Data follows below. Repeat exactly the lines between the line holding "CARACTERÍSTICAS" and the line holding "وإعطائه مظهرًا لا يُنسى.", inclusive, and nothing more; drop pictures.

** ENTRIES PROVIDED follows **

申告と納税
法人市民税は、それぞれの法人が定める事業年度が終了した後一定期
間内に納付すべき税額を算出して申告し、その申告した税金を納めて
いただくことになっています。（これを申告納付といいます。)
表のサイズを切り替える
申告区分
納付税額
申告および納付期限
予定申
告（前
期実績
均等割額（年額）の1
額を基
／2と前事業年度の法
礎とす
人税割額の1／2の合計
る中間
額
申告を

** End of ENTRIES PROVIDED **
** ENTRIES PROVIDED follows **

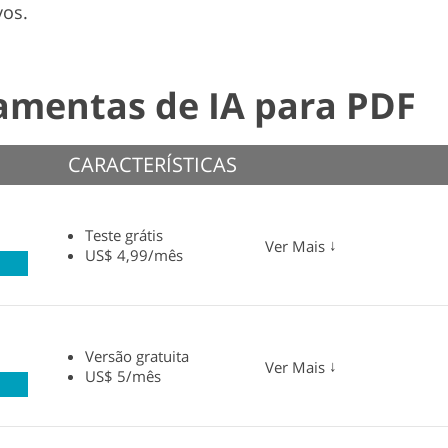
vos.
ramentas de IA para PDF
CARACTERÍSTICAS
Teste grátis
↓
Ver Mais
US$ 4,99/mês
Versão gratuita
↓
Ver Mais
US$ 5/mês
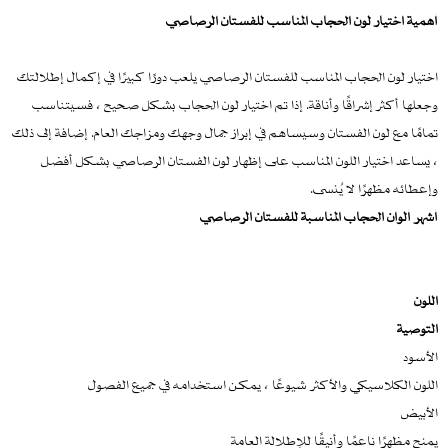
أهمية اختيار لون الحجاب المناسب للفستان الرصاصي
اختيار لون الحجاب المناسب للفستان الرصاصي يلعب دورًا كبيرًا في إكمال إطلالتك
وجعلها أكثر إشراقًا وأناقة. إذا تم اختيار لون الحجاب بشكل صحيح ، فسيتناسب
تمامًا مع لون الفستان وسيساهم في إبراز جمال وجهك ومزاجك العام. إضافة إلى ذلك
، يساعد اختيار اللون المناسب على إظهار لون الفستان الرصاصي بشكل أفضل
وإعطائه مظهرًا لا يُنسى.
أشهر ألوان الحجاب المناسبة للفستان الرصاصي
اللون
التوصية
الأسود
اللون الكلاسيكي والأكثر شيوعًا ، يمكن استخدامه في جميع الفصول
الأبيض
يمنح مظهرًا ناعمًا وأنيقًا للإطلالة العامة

** End of ENTRIES PROVIDED **
** ENTRIES PROVIDED follows **

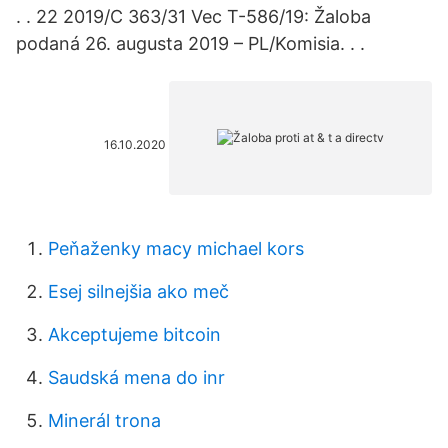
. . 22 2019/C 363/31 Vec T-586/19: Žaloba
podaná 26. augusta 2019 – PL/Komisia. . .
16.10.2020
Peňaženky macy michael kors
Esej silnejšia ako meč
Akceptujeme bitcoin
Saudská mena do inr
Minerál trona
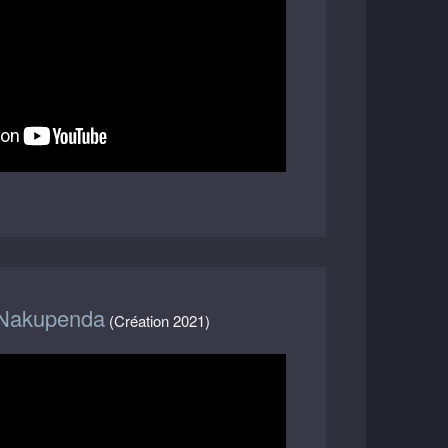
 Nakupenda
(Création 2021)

** End of ENTRIES PROVIDED **

EXERCISE RESPONSE ::
CARACTERÍSTICAS
Teste grátis
↓
Ver Mais
US$ 4,99/mês
Versão gratuita
↓
Ver Mais
US$ 5/mês
أهمية اختيار لون الحجاب المناسب للفستان الرصاصي
اختيار لون الحجاب المناسب للفستان الرصاصي يلعب دورًا كبيرًا في إكمال إطلالتك
وجعلها أكثر إشراقًا وأناقة. إذا تم اختيار لون الحجاب بشكل صحيح ، فسيتناسب
تمامًا مع لون الفستان وسيساهم في إبراز جمال وجهك ومزاجك العام. إضافة إلى ذلك
، يساعد اختيار اللون المناسب على إظهار لون الفستان الرصاصي بشكل أفضل
وإعطائه مظهرًا لا يُنسى.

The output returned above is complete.